En 2008, il devint aussi évident que l’incorporation de la pseudouridine – l’une des quatre uridines modifiées – dans la molécule d’ARNm entraînait la production de grandes quantités de protéines. Ces découvertes furent une véritable percée. En 2006, ils déposèrent avec succès une demande auprès du National Institute of Health (NIH) aux États-Unis. Bien que leurs résultats n’aient pas été remarqués pendant un certain temps, deux sociétés basées sur cette technologie, BioNTech et Moderna, ont été fondées respectivement en 2008 et 2010. Kariko et Weissmann ont également fondé une société en 2005 appelée RNARx, mais sans réussir à obtenir les droits de brevet.
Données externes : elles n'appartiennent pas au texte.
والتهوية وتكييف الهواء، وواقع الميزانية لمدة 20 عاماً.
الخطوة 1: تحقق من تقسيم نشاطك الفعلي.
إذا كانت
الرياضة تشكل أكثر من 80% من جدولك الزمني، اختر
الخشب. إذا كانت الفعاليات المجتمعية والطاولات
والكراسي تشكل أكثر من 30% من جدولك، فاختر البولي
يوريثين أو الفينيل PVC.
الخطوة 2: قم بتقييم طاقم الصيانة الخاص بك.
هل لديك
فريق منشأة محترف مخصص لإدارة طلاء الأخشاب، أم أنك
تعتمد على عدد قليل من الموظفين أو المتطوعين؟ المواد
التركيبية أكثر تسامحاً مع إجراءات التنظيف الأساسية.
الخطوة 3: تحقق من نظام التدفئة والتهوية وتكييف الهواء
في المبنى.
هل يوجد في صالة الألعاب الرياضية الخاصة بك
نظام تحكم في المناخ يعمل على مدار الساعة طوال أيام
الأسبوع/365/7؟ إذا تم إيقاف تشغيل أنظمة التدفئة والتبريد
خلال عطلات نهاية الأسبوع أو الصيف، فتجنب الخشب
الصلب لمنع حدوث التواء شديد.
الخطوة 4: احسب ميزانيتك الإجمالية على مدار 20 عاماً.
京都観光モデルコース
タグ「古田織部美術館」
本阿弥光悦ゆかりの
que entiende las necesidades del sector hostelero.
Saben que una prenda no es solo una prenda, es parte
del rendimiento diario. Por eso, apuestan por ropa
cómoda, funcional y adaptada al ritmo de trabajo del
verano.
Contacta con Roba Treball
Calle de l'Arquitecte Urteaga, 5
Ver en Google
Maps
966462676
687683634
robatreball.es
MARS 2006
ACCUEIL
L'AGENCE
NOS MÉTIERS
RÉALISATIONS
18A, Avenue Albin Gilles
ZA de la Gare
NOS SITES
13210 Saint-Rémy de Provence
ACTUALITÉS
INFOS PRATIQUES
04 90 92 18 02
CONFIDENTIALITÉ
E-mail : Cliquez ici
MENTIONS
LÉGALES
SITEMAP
Ils appartenaient à l’Université de Pennsylvanie et ont ensuite été acquis par Moderna et BioNTech par le biais de CellScript LLC.
En 2011, Norbert Pardi qui avait également étudié et obtenu son doctorat en biologie à Szeged, a rejoint le groupe de recherche de Katalin Karikó. En 2012, des études animales in vivo ont démontré que la procédure ne déclenche pas de réponse immunitaire et produit des protéines fonctionnelles. En 2013, BioNTech, la plus grande société biotechnologique privée en Europe, offrit à Katalin Karikó le poste de vice-présidente principale. Elle rejoignit l’entreprise avec son collègue Hiromi Muramatsu, avec qui ils avaient déjà beaucoup travaillé ensemble en laboratoire. Ils voulaient travailler avec une entreprise qui avait un programme clinique et ayant déjà préparé de l’ARNm à des fins thérapeutiques. Ils lancèrent le programme d’ARNm modifié de l’entreprise. Comme elle ne devait plus rester à l’université, Norbert Pardi a succédé à Kariko à la tête du laboratoire de Philadelphie.
En 2017, avec Norbert Pardi, ils développèrent le premier vaccin contenant un ARNm modifié encapsulé dans des nanoparticules lipidiques. Celui-ci a été conçu pour cibler le virus Zika. Et en 2020, la pandémie de COVID-19 a apporté au professeur une renommée mondiale pour le développement d’un vaccin conjointement par BioNTech et Pfizer.